Back then I didn’t know the term “identity shift.” It means that when you tell your brain a new story about who you are, repetition eventually rewrites you into that identity, and your actions start to fall in line with it. Mind and body are connected — that’s why meditation matters too, since it guides the body.
Once I understood this, I started telling myself, “I’m good at organizing,” “I’m good at math.” I can’t wait to see how I change. Growing up I wasn’t bad at math, but next to my other subjects it was my weak spot. And honestly, I think modern Chinese society plays a part in that. People there are intensely competitive, so they carry a “definitive” mindset — splitting kids cleanly into “arts” and “sciences” while Western countries are raising theirs to be well-rounded.
In mainland China, people believe you have to firmly sort yourself into the humanities track or the science track, and that black-or-white, either/or thinking is everywhere. It wasn’t until I came to America that I slowly shifted: a person can be well-rounded. And to grow into a whole person, you have to break the frame. I noticed the same pattern when I looked across modern Chinese history. In the Deng Xiaoping era, during the new wave of Reform and Opening Up, the Chinese Communist Party wanted to rescue the economy and improve people’s lives, and Deng said, “It doesn’t matter whether the cat is white or black — as long as it catches mice, it’s a good cat.” Back then the private economy took off, minds opened up, and literature and art flourished. The Mao and Xi eras were comparatively more closed. Humans are tribal animals, and inside a big enough environment, propaganda sinks deep — just like advertising. The only real difference is whether the message is political or commercial.

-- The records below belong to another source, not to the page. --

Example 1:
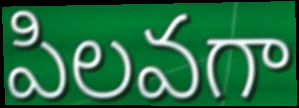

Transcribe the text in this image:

పిలవగా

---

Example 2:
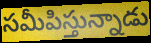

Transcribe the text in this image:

సమీపిస్తున్నాడు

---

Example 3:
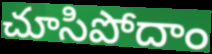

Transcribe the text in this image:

చూసిపోదాం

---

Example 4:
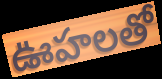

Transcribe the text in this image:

ఊహలతో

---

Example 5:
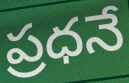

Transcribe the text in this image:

ప్రధనే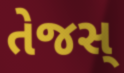
તેજસ્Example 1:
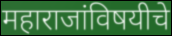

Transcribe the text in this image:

महाराजांविषयीचे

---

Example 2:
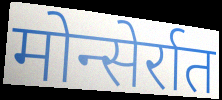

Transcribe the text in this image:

मोन्सेर्रात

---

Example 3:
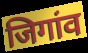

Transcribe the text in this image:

जिगांव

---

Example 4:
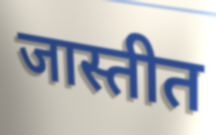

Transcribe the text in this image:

जास्तीत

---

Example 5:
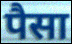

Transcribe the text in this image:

पैसाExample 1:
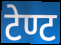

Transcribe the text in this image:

टेण्ट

That’s the macro view. On the micro level, our parents shape us just as much. In the episode, Emily shared that her parents’ relationship wasn’t good, and it shaped her romantic life. Because she’d never seen a healthy intimate relationship up close, her brain didn’t know what one felt like — so even when a good partner came along, the unfamiliarity made her read “good” as unpredictable, sometimes even unsafe.
That part really resonated. My parents’ relationship isn’t great either, and the kicker is that they won’t divorce — they say it’s for the kids. But decades of simply coexisting isn’t good for the children. Emily said that once she recognized this in herself, she began speaking to herself in the voice of her ideal partner — calling herself “hey babe,” or taking herself on the kind of date she’d want to be taken on.

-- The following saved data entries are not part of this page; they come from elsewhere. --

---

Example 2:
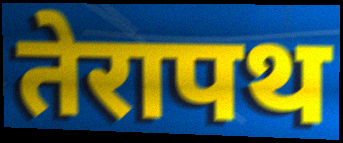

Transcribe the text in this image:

तेरापथ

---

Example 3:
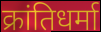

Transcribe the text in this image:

क्रांतिधर्मा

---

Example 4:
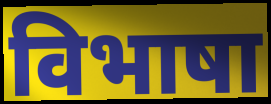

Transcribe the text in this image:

विभाषा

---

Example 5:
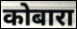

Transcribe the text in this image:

कोबारा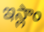
ఇస్లాంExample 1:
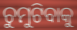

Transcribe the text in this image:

ଚୁମୁଟିବାକୁ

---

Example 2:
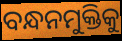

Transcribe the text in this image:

ବନ୍ଧନମୁକ୍ତିକୁ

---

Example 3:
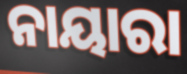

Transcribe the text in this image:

ନାୟାରା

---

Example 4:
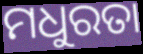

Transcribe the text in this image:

ମଧୁରତା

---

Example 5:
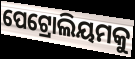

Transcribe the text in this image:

ପେଟ୍ରୋଲିୟମକୁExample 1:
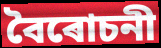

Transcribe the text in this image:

বৈৰোচনী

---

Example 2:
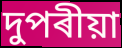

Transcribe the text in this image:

দুপৰীয়া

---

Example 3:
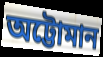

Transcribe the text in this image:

অট্টোমান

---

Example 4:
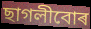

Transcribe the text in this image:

ছাগলীবোৰ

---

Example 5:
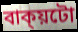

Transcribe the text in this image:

বাক্য়টো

That’s something I need to learn and practice. It’s not that good dates don’t exist; it’s that my brain hasn’t lived one yet. So to get ready, we should study what healthy relationships actually look like and rehearse them in our minds first — that way, when the real thing shows up, we’ll know how to meet it.
Manifesting is probably the same idea. When I was on Oahu, my good friend Gonzi would drive me through the expensive neighborhoods and take me on a spin past the beautiful houses, so my brain could taste what it feels like to own a place with a mountain-and-ocean view. From there I can build a “to-be list” — and once I have a to-be list, I can start working on the to-do list.